James George Mealey died a few months ago of mesothelioma, a cancer caused by asbestos inhalation. He was 59. Years ago, he had worked briefly in a New Jersey asbestos factory and also spent time installing asbestos-containing flooring and tile.
Mealey was born in Camden, N.J., in 1949, the oldest of seven children in a family that had to scrape to get by.
After high school, he joined the U.S. Navy, serving in Maine, then met his first wife and moved to Florida with her. Raised Catholic, Mealey attended parochial schools but never quite fit in.

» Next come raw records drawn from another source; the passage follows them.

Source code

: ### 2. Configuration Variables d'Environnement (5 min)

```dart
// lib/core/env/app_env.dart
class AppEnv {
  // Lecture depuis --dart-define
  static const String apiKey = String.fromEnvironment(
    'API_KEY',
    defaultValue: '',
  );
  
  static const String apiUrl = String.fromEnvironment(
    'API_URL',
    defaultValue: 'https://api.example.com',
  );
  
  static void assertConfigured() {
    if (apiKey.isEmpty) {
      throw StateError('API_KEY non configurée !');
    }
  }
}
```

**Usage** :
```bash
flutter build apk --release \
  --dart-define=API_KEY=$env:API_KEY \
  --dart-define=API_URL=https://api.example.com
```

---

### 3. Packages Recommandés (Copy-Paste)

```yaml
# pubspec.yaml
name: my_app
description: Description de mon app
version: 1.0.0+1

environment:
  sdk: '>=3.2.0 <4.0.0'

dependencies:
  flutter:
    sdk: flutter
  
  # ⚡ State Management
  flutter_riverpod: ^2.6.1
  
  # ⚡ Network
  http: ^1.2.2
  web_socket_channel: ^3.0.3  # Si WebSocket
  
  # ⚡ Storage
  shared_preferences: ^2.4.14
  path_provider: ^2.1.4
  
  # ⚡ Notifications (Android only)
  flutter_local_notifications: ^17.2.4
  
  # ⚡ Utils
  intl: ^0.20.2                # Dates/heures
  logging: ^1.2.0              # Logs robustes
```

Attention deficit disorder, or ADD, was not really diagnosed then, but if it had been on doctors' radar screens, Mealey likely would have qualified, according to those who knew him. Far from the perfect student, he tangled with the nuns and priests. The experience shook his faith and left him doubting his self-worth.
Miracles everywhere
In Florida, he grew interested in New Age spirituality, absorbing the teachings of yogis. He also discovered A Course in Miracles, a Christian-based study group that preached empowerment and love. Miracles are everywhere, its Buddhist-inspired doctrine goes; it's all about how you choose to approach life.
"He was definitely on this spiritual quest," said his most recent wife, Tina Morgenstein.
His marital status reflected that. A romantic guy who liked being part of a couple, Mealey married five times, most recently last year.
Mealey moved to the Triangle with his fourth wife. He lived in Chapel Hill in the 1980s, working at a carpet store, then starting his own flooring business before tackling home renovations.
With no architectural background, Mealey was able to conceive and carry out a blueprint. Often, his designs took advantage of nature, with large windows to take in a view of a lake or capture the sun's rays.
Mealey's talent for design extended to fashion.
"He could pick out clothes for me that fit better than I could looking at a rack," Morgenstein said.
In the late 1990s, after several sessions with a practitioner, Mealey decided to study the deep muscle and connective tissue massage that characterizes Rolfing.
He became certified in Colorado at The Rolf Institute of Structural Integration and continued to spend one week of each month there seeing clients until he grew too weak.
"Just like he could look at a house and tell where the windows should be, he could look at a body and tell where it's misaligned and what was keeping it that way," said Janine Mealey, who was his fourth wife and remained a close friend.
In late 2004, Mealey met Morgenstein. A year later, he was diagnosed with cancer.
Spiritual surgeries
She was skeptical of the concept of marriage and its contractual bonds, but she recognized how important it was to him. Newlyweds, they had been married less than six months when he died.
After his diagnosis, Mealey pursued chemotherapy and radiation. When that didn't work, he turned to alternative treatments including heat therapy, acupuncture and herbal remedies.
Together, he and Morgenstein traveled to Brazil to consult a healer named John of God in a small village called Abadiania. "Jo 1/2o de Deus" performed spiritual surgeries, saying they sent healing energy Mealey's way and visualizing the physiological changes that needed to take place inside his cancer-ridden body.
At least half a dozen years before Mealey got sick, he finished writing a book, a kind of Peyton Place redux where everyone is consumed with everyone else's personal dramas. In the book, the main character, Michael Dellerman, gets cancer. In the end, he is cured.
The happy ending did not ring true for the book's author. But Morgenstein is doing what she can to try to at least get Mealey's book published, posthumously.
Jim Mealey is survived by his wife, Tina Morgenstein, a son, a daughter, a foster daughter and four grandchildren.